Despite Moscow's refusal to enter negotiations with Chechen rebel leaders, Russian parliament members and Chechen officials met in the Swiss city of Montreux between 15 and 20 August to discuss the ongoing conflict in the breakaway republic.
A Swiss foreign ministry spokesman, Ruedi Christen, confirmed that representatives from the two sides had met last month, but said Switzerland had played no role in the talks.
The Chechen President, Aslan Maskhadov, told Germany's Deutsche Welle radio that his representatives met unidentified Russian officials for "mutual consultations" which ended "without concrete results."

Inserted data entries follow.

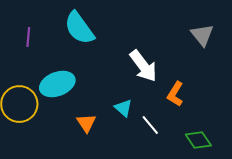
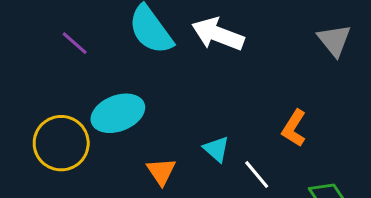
purple line: (28, 37) -> (75, 43), turned -54
white arrow: (143, 66) -> (218, 34), moved, turned 148

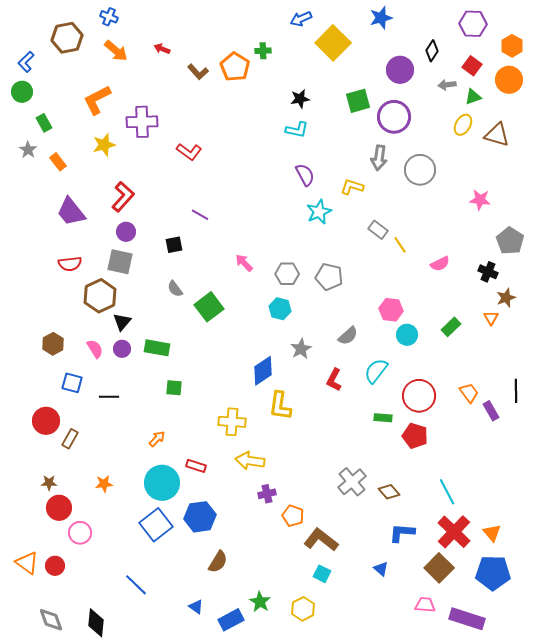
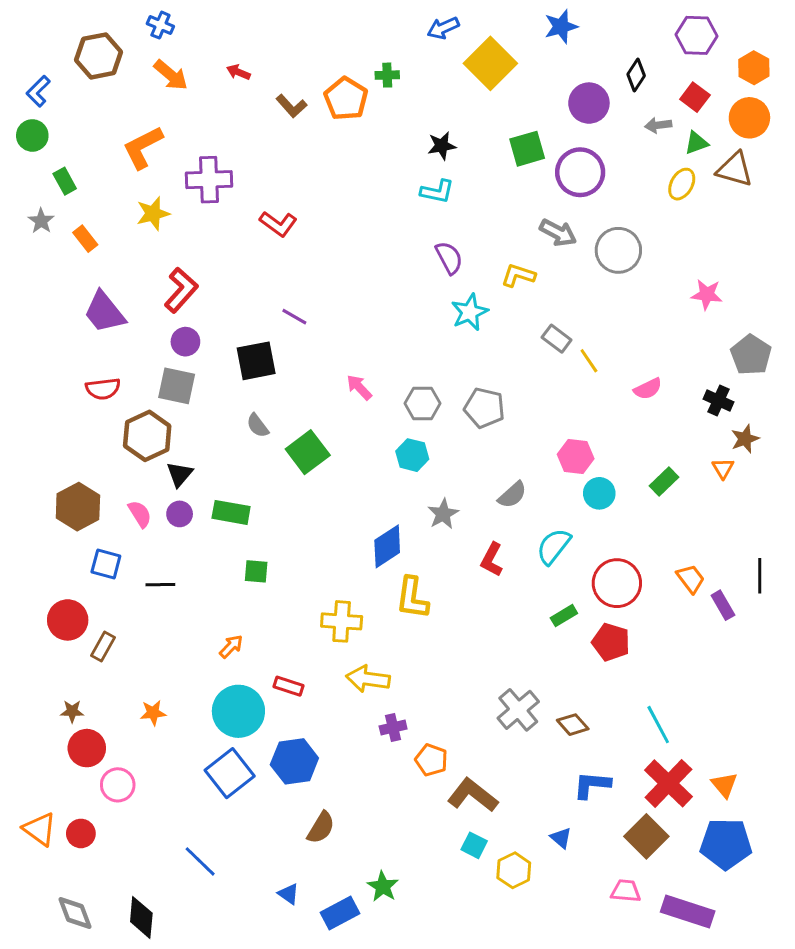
brown triangle: (497, 135) -> (735, 169), moved
gray arrow: (379, 158) -> (558, 233), turned -70
black square: (174, 245) -> (256, 361), size x1.6
brown hexagon: (53, 344) -> (78, 507), size x1.4
green rectangle: (383, 418) -> (564, 616), turned -36
yellow hexagon: (303, 609) -> (514, 870), moved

But Alexander Machevsky, an official at Russia's press office for Chechen affairs, denied that such a meeting had taken place.
Since the start of Russia's latest campaign in Chechnya in 1999, Moscow has repeatedly refused to meet Chechen rebel leaders, branding them bandits and terrorists. "It's senseless to conduct negotiations with terrorists, separatists and people representing them," said Sergei Yastrzhembsky, President Vladimir Putin's spokesman on Chechnya.
According to Swiss newspaper "Le Temps", the Chechen delegation was made up of Ilyas Akhmadov, an official from Chechnya's foreign ministry, and Lyoma Ousmanov, Maskhadov's right-hand man.
The names of Russian parliamentary representatives have not been released and a rebel spokesman reportedly said the Russian officials had asked to remain anonymous.
But Moscow rejected any suggestion that a meeting between the two sides had occurred. "Contrary to what former separatist leader Maskhadov said", Yastrzhembsky argued, Ousmanov never met Russian parliamentarians.
The secret meeting was held on the sidelines of a conference entitled "Globalise Responsibility", which was organised by "Initiatives and Change", an organisation calling for a "moral re-armament." Swiss Cornelio Sommarruga is the head of the organisation.
Russian forces entered Chechnya in September 1999 after Chechen rebels invaded the neighbouring region of Dagestan and were accused of masterminding a series of apartment bombings that killed about 300 people in Moscow and in southern Russia.
Despite claims by Moscow that Russia controls the republic, its troops continue to suffer casualties.